# the hooligans...........



## colliemerles (Nov 2, 2007)

_these two partners in crime, have been very naughty today, thank goodness they are both asleep at the moment,_


----------



## colliemerles (Nov 2, 2007)

_and here is the well behaved crew,,,,,_


----------



## Cleo38 (Jan 22, 2010)

But being as gorgeous as they are I'll bet they are forgiven quickly!!!


----------



## LadyRedLainey (Apr 7, 2009)

aww brilliant pictures of your misbehaving and behaving crew hehehe  

x


----------



## Dally Banjo (Oct 22, 2009)

MC's misbehaveing :blink: :blink: surly not Singing:


----------



## colliemerles (Nov 2, 2007)

Cleo38 said:


> But being as gorgeous as they are I'll bet they are forgiven quickly!!!


_one look at their little faces, and all is forgiven ...,,,_


----------



## Mo1959 (Mar 31, 2012)

I think you must be mistaken........they look so innocent


----------



## JordanRose (Mar 10, 2012)

Surely not- they're the most innocent looking cats I've ever seen!  

Good job they're so cute sometimes isn't it! Rusty's getting mahoosive!! :001_wub:


----------



## coral. (May 11, 2011)

awwwww bless what have the lil buggers been upto ? 

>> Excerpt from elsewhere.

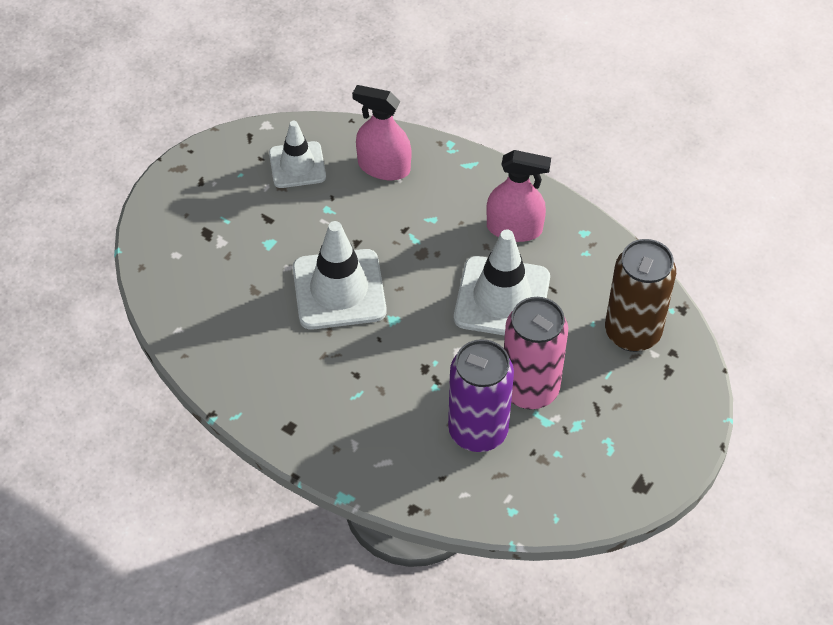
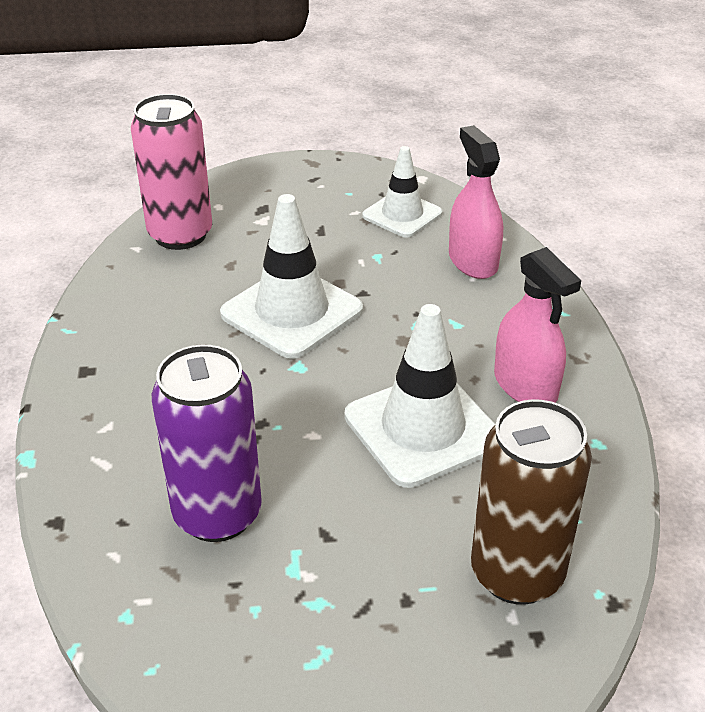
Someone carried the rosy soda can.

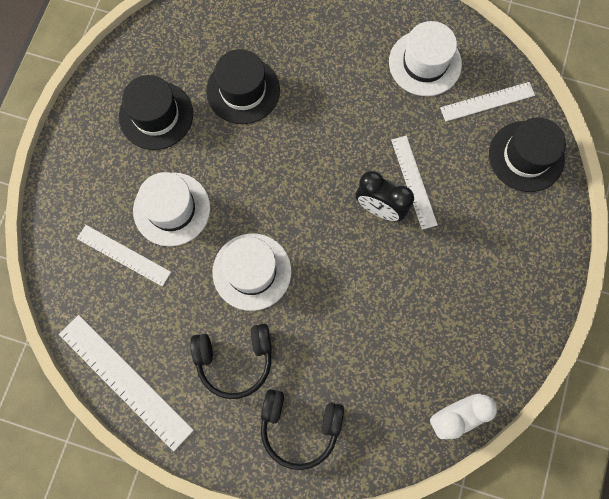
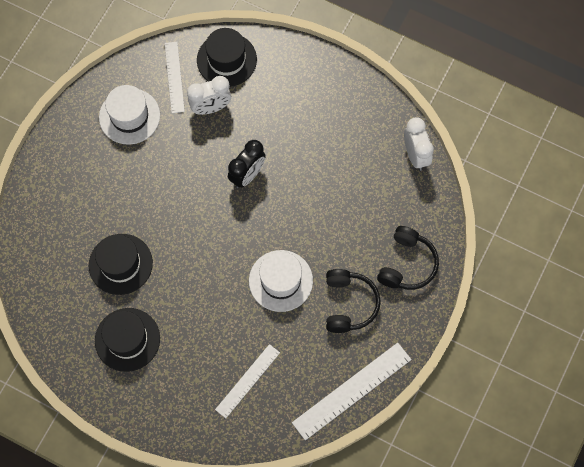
Someone took away the snow-white straightedge (no. 3 from left).
Someone took away the snow-white tall hat (no. 1 from left).
Someone put down the snow-white clock (no. 1 from left).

they all have innocent faces there, so im sure they have been behaving 
beautiful pictures!


----------



## ellsbells0123 (Oct 4, 2011)

They are georgous xXx


----------



## raggs (Aug 3, 2008)

How can you say such a thing !!!!!!.......MC's are never bad....
Rusty is really looking gorgeous now Lorraine, keep up the good work........Chris


----------